For 10 WB-DWI scans demonstrating active disease a follow-up WB-DWI was available and showed a change in disease burden in response to therapy. This provides evidence of the potential utility of WB-DWI as a response assessment tool. Extramedullary disease not arising from bone was reported on one WB-DWI, in the liver, and was not identified on the corresponding FDG PET–CT scan. Resolution of this lesion on subsequent WB-DWI imaging, following treatment, confirmed this as true extramedullary myeloma. The liver, along with cranium, are areas where it is difficult for FDG PET–CT to pick up small lesions due to lower spatial resolution and relatively high background FDG activity, respectively.

About 15/20 pairs had bone marrow trephines with adequate tissue for the calculation of PC% performed close to the FDG PET–CT and WB-DWI scans.

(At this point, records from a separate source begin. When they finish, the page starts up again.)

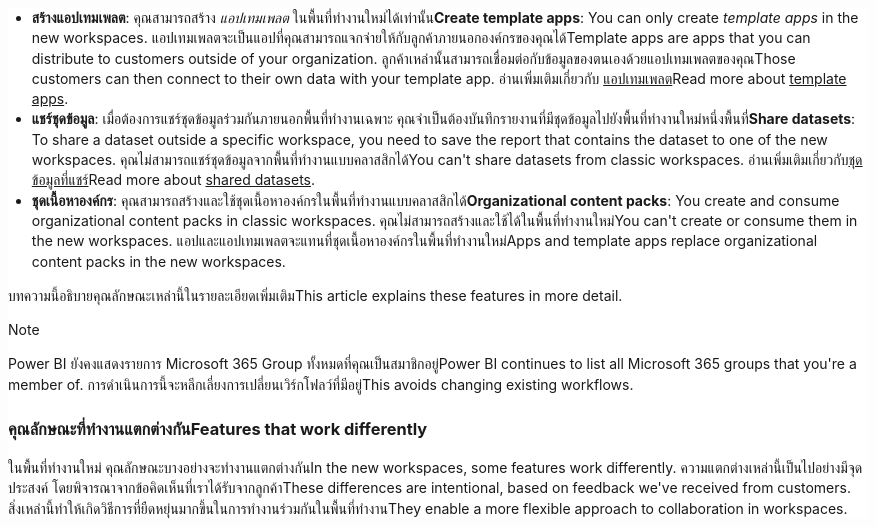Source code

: - <span data-ttu-id="bc8b0-127">**สร้างแอปเทมเพลต**: คุณสามารถสร้าง *แอปเทมเพลต* ในพื้นที่ทำงานใหม่ได้เท่านั้น</span><span class="sxs-lookup"><span data-stu-id="bc8b0-127">**Create template apps**: You can only create *template apps* in the new workspaces.</span></span> <span data-ttu-id="bc8b0-128">แอปเทมเพลตจะเป็นแอปที่คุณสามารถแจกจ่ายให้กับลูกค้าภายนอกองค์กรของคุณได้</span><span class="sxs-lookup"><span data-stu-id="bc8b0-128">Template apps are apps that you can distribute to customers outside of your organization.</span></span> <span data-ttu-id="bc8b0-129">ลูกค้าเหล่านั้นสามารถเชื่อมต่อกับข้อมูลของตนเองด้วยแอปเทมเพลตของคุณ</span><span class="sxs-lookup"><span data-stu-id="bc8b0-129">Those customers can then connect to their own data with your template app.</span></span> <span data-ttu-id="bc8b0-130">อ่านเพิ่มเติมเกี่ยวกับ [แอปเทมเพลต](../connect-data/service-template-apps-overview.md)</span><span class="sxs-lookup"><span data-stu-id="bc8b0-130">Read more about [template apps](../connect-data/service-template-apps-overview.md).</span></span>
- <span data-ttu-id="bc8b0-131">**แชร์ชุดข้อมูล**: เมื่อต้องการแชร์ชุดข้อมูลร่วมกันภายนอกพื้นที่ทำงานเฉพาะ คุณจำเป็นต้องบันทึกรายงานที่มีชุดข้อมูลไปยังพื้นที่ทำงานใหม่หนึ่งพื้นที่</span><span class="sxs-lookup"><span data-stu-id="bc8b0-131">**Share datasets**: To share a dataset outside a specific workspace, you need to save the report that contains the dataset to one of the new workspaces.</span></span> <span data-ttu-id="bc8b0-132">คุณไม่สามารถแชร์ชุดข้อมูลจากพื้นที่ทำงานแบบคลาสสิกได้</span><span class="sxs-lookup"><span data-stu-id="bc8b0-132">You can't share datasets from classic workspaces.</span></span> <span data-ttu-id="bc8b0-133">อ่านเพิ่มเติมเกี่ยวกับ[ชุดข้อมูลที่แชร์](../connect-data/service-datasets-across-workspaces.md)</span><span class="sxs-lookup"><span data-stu-id="bc8b0-133">Read more about [shared datasets](../connect-data/service-datasets-across-workspaces.md).</span></span>
- <span data-ttu-id="bc8b0-134">**ชุดเนื้อหาองค์กร**: คุณสามารถสร้างและใช้ชุดเนื้อหาองค์กรในพื้นที่ทำงานแบบคลาสสิกได้</span><span class="sxs-lookup"><span data-stu-id="bc8b0-134">**Organizational content packs**: You create and consume organizational content packs in classic workspaces.</span></span> <span data-ttu-id="bc8b0-135">คุณไม่สามารถสร้างและใช้ได้ในพื้นที่ทำงานใหม่</span><span class="sxs-lookup"><span data-stu-id="bc8b0-135">You can't create or consume them in the new workspaces.</span></span> <span data-ttu-id="bc8b0-136">แอปและแอปเทมเพลตจะแทนที่ชุดเนื้อหาองค์กรในพื้นที่ทำงานใหม่</span><span class="sxs-lookup"><span data-stu-id="bc8b0-136">Apps and template apps replace organizational content packs in the new workspaces.</span></span>

<span data-ttu-id="bc8b0-137">บทความนี้อธิบายคุณลักษณะเหล่านี้ในรายละเอียดเพิ่มเติม</span><span class="sxs-lookup"><span data-stu-id="bc8b0-137">This article explains these features in more detail.</span></span>

> [!NOTE]
> <span data-ttu-id="bc8b0-138">Power BI ยังคงแสดงรายการ Microsoft 365 Group ทั้งหมดที่คุณเป็นสมาชิกอยู่</span><span class="sxs-lookup"><span data-stu-id="bc8b0-138">Power BI continues to list all Microsoft 365 groups that you're a member of.</span></span> <span data-ttu-id="bc8b0-139">การดำเนินการนี้จะหลีกเลี่ยงการเปลี่ยนเวิร์กโฟลว์ที่มีอยู่</span><span class="sxs-lookup"><span data-stu-id="bc8b0-139">This avoids changing existing workflows.</span></span>

### <a name="features-that-work-differently"></a><span data-ttu-id="bc8b0-140">คุณลักษณะที่ทำงานแตกต่างกัน</span><span class="sxs-lookup"><span data-stu-id="bc8b0-140">Features that work differently</span></span>

<span data-ttu-id="bc8b0-141">ในพื้นที่ทำงานใหม่ คุณลักษณะบางอย่างจะทำงานแตกต่างกัน</span><span class="sxs-lookup"><span data-stu-id="bc8b0-141">In the new workspaces, some features work differently.</span></span> <span data-ttu-id="bc8b0-142">ความแตกต่างเหล่านี้เป็นไปอย่างมีจุดประสงค์ โดยพิจารณาจากข้อคิดเห็นที่เราได้รับจากลูกค้า</span><span class="sxs-lookup"><span data-stu-id="bc8b0-142">These differences are intentional, based on feedback we've received from customers.</span></span> <span data-ttu-id="bc8b0-143">สิ่งเหล่านี้ทำให้เกิดวิธีการที่ยืดหยุ่นมากขึ้นในการทำงานร่วมกันในพื้นที่ทำงาน</span><span class="sxs-lookup"><span data-stu-id="bc8b0-143">They enable a more flexible approach to collaboration in workspaces.</span></span>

The PC% was better correlated to WB-DWI scores (Spearman's r=0.36 95% confidence interval (CI) (−0.20, 0.74) P=0.19) than FDG PET–CT (Spearman's r=0.20 95% CI (−0.36, 0.67) P=0.46). In 93% of patients, the trephine PC% was similar to the qualitative WB-DWI report of activity at the iliac crests compared with only 67% for FDG PET–CT. Furthermore if the trephine preceded imaging, the tract was more readily visible on WB-DWI scans compared with FDG PET–CT scans (Figure 1c).

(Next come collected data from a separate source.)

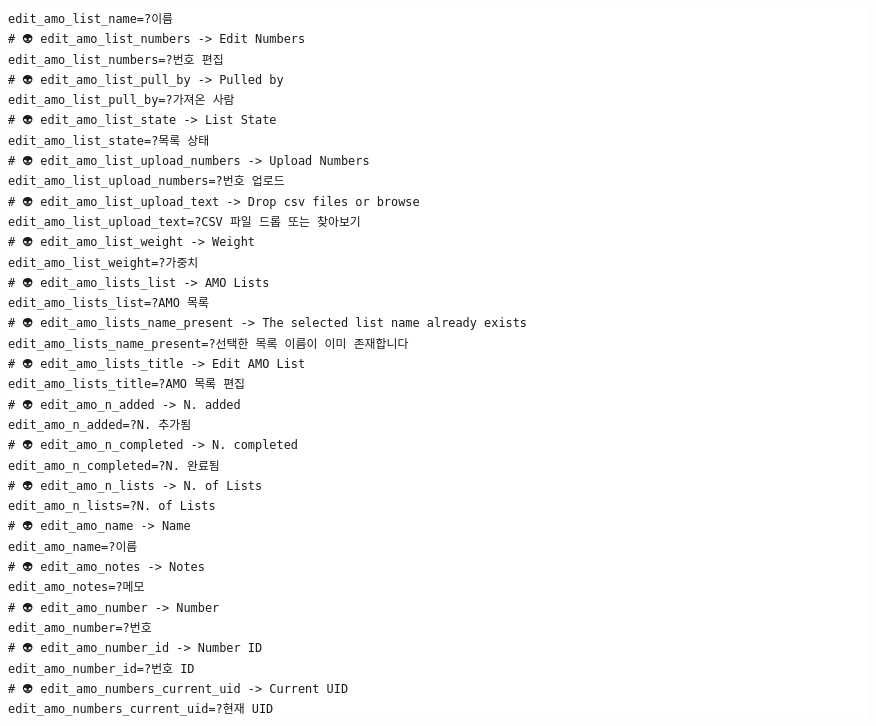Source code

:     edit_amo_list_name=?이름
    # 👽 edit_amo_list_numbers -> Edit Numbers
    edit_amo_list_numbers=?번호 편집
    # 👽 edit_amo_list_pull_by -> Pulled by
    edit_amo_list_pull_by=?가져온 사람
    # 👽 edit_amo_list_state -> List State
    edit_amo_list_state=?목록 상태
    # 👽 edit_amo_list_upload_numbers -> Upload Numbers
    edit_amo_list_upload_numbers=?번호 업로드
    # 👽 edit_amo_list_upload_text -> Drop csv files or browse
    edit_amo_list_upload_text=?CSV 파일 드롭 또는 찾아보기
    # 👽 edit_amo_list_weight -> Weight
    edit_amo_list_weight=?가중치
    # 👽 edit_amo_lists_list -> AMO Lists
    edit_amo_lists_list=?AMO 목록
    # 👽 edit_amo_lists_name_present -> The selected list name already exists
    edit_amo_lists_name_present=?선택한 목록 이름이 이미 존재합니다
    # 👽 edit_amo_lists_title -> Edit AMO List
    edit_amo_lists_title=?AMO 목록 편집
    # 👽 edit_amo_n_added -> N. added
    edit_amo_n_added=?N. 추가됨
    # 👽 edit_amo_n_completed -> N. completed
    edit_amo_n_completed=?N. 완료됨
    # 👽 edit_amo_n_lists -> N. of Lists
    edit_amo_n_lists=?N. of Lists
    # 👽 edit_amo_name -> Name
    edit_amo_name=?이름
    # 👽 edit_amo_notes -> Notes
    edit_amo_notes=?메모
    # 👽 edit_amo_number -> Number
    edit_amo_number=?번호
    # 👽 edit_amo_number_id -> Number ID
    edit_amo_number_id=?번호 ID
    # 👽 edit_amo_numbers_current_uid -> Current UID
    edit_amo_numbers_current_uid=?현재 UID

We demonstrate that, in paired scans, WB-DWI detects a statistically significant higher burden of myeloma disease than FDG PET–CT. In the setting of the new International Myeloma Working Group consensus [1] detection of focal lesions on WB-DWI will lead to greater numbers of patients meeting criteria for active disease requiring treatment. The increased sensitivity and potential for quantification of diffuse marrow infiltration may provide further insight into this disease pattern in future studies. WB-DWI also outperforms FDG PET–CT in the assessment of disease infiltration of the iliac bones, essential for good clinical correlation of trephine results. All WB-DWI scan reports in our institution include an assessment of the burden of disease at the iliac crests, and relative to visible trephine tracts, to correct for the potential sampling error inherent in the use of single site bone marrow sampling and inform clinical management decisions.

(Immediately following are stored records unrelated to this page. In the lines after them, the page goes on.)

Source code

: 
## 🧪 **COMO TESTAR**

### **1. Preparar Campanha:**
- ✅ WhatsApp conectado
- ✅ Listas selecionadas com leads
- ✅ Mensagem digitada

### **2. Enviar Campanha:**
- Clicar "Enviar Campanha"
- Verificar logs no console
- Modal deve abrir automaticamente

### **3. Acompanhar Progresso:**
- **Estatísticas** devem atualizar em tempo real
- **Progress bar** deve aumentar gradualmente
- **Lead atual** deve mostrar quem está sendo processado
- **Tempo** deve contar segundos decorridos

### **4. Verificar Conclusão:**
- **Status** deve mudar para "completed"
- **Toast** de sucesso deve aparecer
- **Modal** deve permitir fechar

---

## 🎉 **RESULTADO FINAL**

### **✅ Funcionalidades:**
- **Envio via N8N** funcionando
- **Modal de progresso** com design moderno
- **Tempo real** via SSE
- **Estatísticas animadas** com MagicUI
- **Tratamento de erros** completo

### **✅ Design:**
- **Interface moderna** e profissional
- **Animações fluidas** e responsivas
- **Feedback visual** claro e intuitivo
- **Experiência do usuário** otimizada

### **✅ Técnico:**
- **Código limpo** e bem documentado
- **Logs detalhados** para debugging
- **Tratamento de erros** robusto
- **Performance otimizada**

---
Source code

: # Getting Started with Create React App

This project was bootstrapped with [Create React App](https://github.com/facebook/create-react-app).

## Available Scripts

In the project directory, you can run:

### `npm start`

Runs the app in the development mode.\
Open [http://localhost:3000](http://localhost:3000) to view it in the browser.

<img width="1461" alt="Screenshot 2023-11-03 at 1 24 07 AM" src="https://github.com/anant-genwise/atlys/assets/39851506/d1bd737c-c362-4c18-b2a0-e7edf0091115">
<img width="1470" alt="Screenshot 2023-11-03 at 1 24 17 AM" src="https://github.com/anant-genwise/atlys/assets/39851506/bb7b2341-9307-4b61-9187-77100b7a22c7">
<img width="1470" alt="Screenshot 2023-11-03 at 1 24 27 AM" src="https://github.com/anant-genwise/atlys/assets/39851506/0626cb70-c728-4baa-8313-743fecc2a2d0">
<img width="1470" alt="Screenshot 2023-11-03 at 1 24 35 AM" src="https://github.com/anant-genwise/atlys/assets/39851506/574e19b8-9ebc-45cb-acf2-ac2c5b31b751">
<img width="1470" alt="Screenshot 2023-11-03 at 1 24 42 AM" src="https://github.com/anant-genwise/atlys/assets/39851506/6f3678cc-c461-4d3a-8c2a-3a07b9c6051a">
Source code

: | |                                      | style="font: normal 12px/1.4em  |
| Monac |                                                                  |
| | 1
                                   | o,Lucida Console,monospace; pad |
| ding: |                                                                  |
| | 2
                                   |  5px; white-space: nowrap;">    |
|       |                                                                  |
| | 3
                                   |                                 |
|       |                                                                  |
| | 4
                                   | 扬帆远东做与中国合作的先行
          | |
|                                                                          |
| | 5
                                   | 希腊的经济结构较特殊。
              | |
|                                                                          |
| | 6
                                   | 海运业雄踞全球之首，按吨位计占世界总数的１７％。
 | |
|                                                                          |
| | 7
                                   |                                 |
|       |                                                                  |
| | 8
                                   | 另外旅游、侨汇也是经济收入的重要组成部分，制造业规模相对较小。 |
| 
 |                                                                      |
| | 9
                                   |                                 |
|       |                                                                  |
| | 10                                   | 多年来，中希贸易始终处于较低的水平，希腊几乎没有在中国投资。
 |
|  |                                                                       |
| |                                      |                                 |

In addition to this study we have recently investigated patient experience of WB-DWI. Twenty-eight patients were asked to report their experience using standardised questionnaires. With mean total scan length of 49 min, 24/28 (86%) patients found the overall experience not at all (11/24) or not too (13/24) unpleasant. About 27/28 (96%) patients reported no or little increase in their level of pain or discomfort and 26/28 (93%) would be happy to have the examination again, suggesting this imaging technique is acceptable to patients.

Our results demonstrate that WB-DWI is a highly sensitive quantitative imaging technique for detecting diffuse and multifocal marrow infiltration in patients with myeloma and can be used to assess for trephine sampling error. This supports current International Myeloma Working Group guidance1 that MRI should be the imaging investigation of choice for detection of myeloma marrow infiltration given its higher sensitivity than FDG-PET–CT. Further studies are needed to determine the clinical significance of WB-DWI-positive/FDG-PET-negative lesions.